Un altro verdetto della Corte di Giustizia Europea contro le organizzazioni che reggono il calcio internazionale, in questo caso la Fifa. Per alcuni, addirittura una nuova sentenza Bosman, in grado di rivoluzionare il sistema. Più probabilmente, un precedente complesso, che rappresenta di sicuro un brutto colpo per le istituzioni del pallone (dopo il no alla Superlega) ma i cui effetti sono ancora tutti da decifrare. Sta facendo il giro del mondo la notizia della vittoria al tribunale UE di Lassana Diarra contro la Fifa. Per capire di che si tratta bisogna riepilogare brevemente la vicenda, che risale a quando l’ormai ex centrocampista della Francia giocava in Russia per il Lokomotiv Mosca più di 10 anni fa.

Nell’agosto 2014 il club russo rescinde il contratto lamentando una serie di inadempienze da parte del calciatore: ne nasce una causa in cui la società chiede un indennizzo di 20 milioni di euro, mentre il giocatore il pagamento degli arretrati salariali. La Camera arbitrale della Fifa condanna il calciatore a un risarcimento di circa 10 milioni, poi confermato dal Tas, e a quel punto scattano i meccanismi Fifa per cui qualsiasi squadra che avrebbe tesserato Diarra sarebbe stata responsabile in solido della pendenza non onorata, oltre che passibile di squalifica. Ragione per cui a inizio 2015 salta il possibile passaggio allo Charleroi (la società belga si tira indietro di fronte ai possibili rischi) e Diarra rimane svincolato fino ad agosto, quando si accaserà al Marsiglia, dopo un periodo di inattività di un’intera stagione, piuttosto insolito per un giocatore del suo calibro. Oggi, a distanza di quasi 10 anni, la Corte di Giustizia Europea condanna la Fifa perché le sue misure sono state vessatorie e sproporzionate, in quanto contrarie alla libera circolazione dei lavoratori nella Ue.

La Fifa si è limitata a precisare che “solo due articoli delle norme internazionali sui trasferimenti sono stati messi in discussione”. Per l’avvocato Dupont (il nome non è casuale: è lo stesso legale della storica sentenza Bosman e più recentemente della Superlega, praticamente la criptonite di Uefa e Fifa) si tratta di una “vittoria totale che cambierà il sistema”. Infatti c’è già chi immagina una rivoluzione per cui i giocatori saranno liberi di lasciare le squadre, praticamente la fine del calciomercato e del calcio come l’abbiamo conosciuto. Ma cosa dice davvero la sentenza?

La condanna della Corte è pesante, per carità.
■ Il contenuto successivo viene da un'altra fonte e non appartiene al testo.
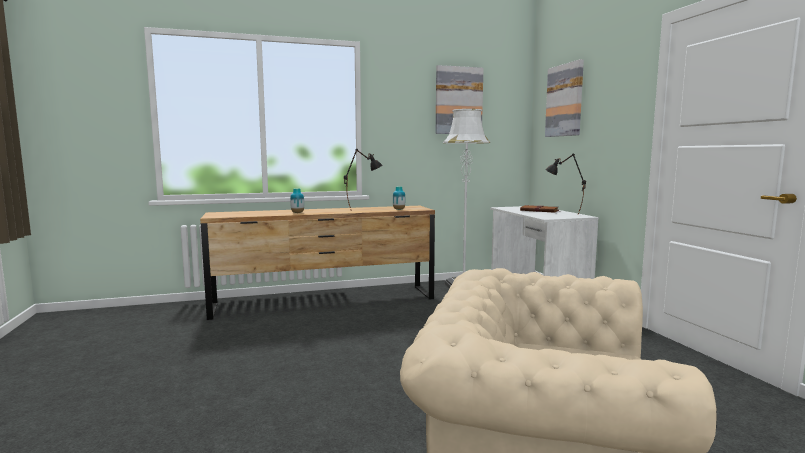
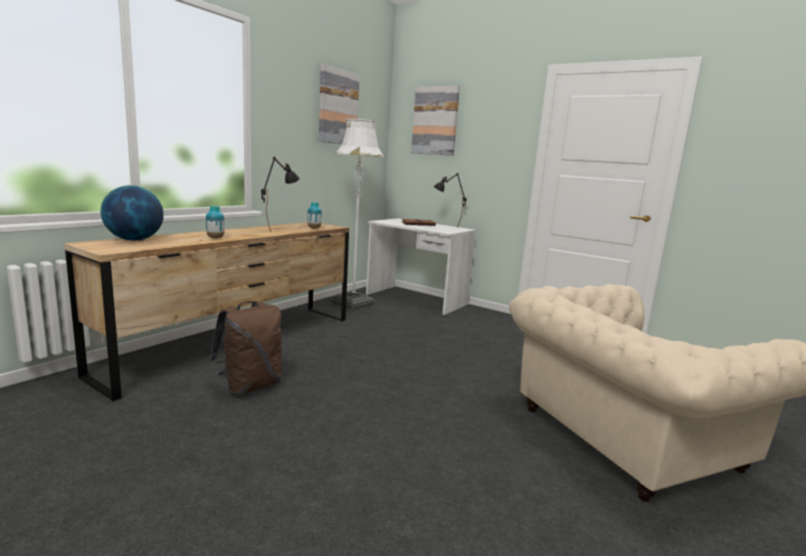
camera: 40 degrees left, 5 degrees up
none -> globe [101,185,164,241]
none -> brown backpack [209,301,282,395]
I giudici europei affermano che la Fifa può porre dei paletti per tutelare la stabilità del sistema e la regolarità delle competizioni, ma che “diverse norme sembrano andare, sotto diversi aspetti, al di là, e addirittura, per alcuni, molto al di là di quanto necessario per raggiungere tale obiettivo”. Sono tre in particolare i punti censurati: il fatto che la nuova società che assume il calciatore a seguito di una risoluzione sia solidalmente responsabile del pagamento di indennità fissate su criteri imprecisi o discrezionale; che la nuova società incorra in una sanzione consistente nel divieto di tesserare calciatori; e che la Federazione di appartenenza possa rifiutarsi di rilasciare i certificati necessari al calciatore per andare a giocare in un nuovo campionato. Tutto ciò limita la libera circolazione e probabilmente andrà rivisto dalla Fifa.
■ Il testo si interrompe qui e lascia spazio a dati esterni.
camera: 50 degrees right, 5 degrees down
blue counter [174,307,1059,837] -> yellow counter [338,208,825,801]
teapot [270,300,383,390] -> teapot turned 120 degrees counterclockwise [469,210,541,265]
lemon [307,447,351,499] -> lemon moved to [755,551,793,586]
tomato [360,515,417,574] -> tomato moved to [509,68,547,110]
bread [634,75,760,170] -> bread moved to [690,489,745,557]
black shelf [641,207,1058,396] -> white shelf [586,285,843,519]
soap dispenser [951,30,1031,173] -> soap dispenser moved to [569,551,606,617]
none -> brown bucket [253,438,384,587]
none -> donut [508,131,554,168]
Non è scritto da nessuna parte, però, che d’ora in poi i calciatori potranno stracciare i contratti a piacimento per accasarsi al miglior offerente. Per intenderci, il caso Diarra assomiglia più al lodo Mutu (anni fa condannato a risarcire il Chelsea dopo il licenziamento) che alla sentenza Bosman, con alcune specificità che potrebbero limitarne la portata. Innanzitutto in questo caso fu proprio il club (il Lokomotiv Mosca) a rescindere il contratto, e non il calciatore come invece si vorrebbe intendere per il futuro. Per altro, il dispositivo chiarisce che il trattato non si applica alle situazioni in cui tutti gli elementi sono confinati all’interno di un unico Stato membro (ma solo tra Stati diversi), dunque eventualmente gli effetti della sentenza non riguarderebbero i trasferimenti all’interno di un singolo campionato (ad esempio da una squadra di Serie A all’altra) ma solo verso altri tornei, e già questa è un’ulteriore limitazione. La conseguenza più certa e concreta sarà ridurre i rischi per i nuovi club che vogliano tesserare calciatori con un contenzioso pendente. E quindi solo in questo senso, soltanto indirettamente, la sentenza intacca il valore dei cartellini. Al momento, è soprattutto un altro punto in favore della lobby dei procuratori e un’altra sconfitta per Fifa/Uefa. Per il resto bisognerà attendere.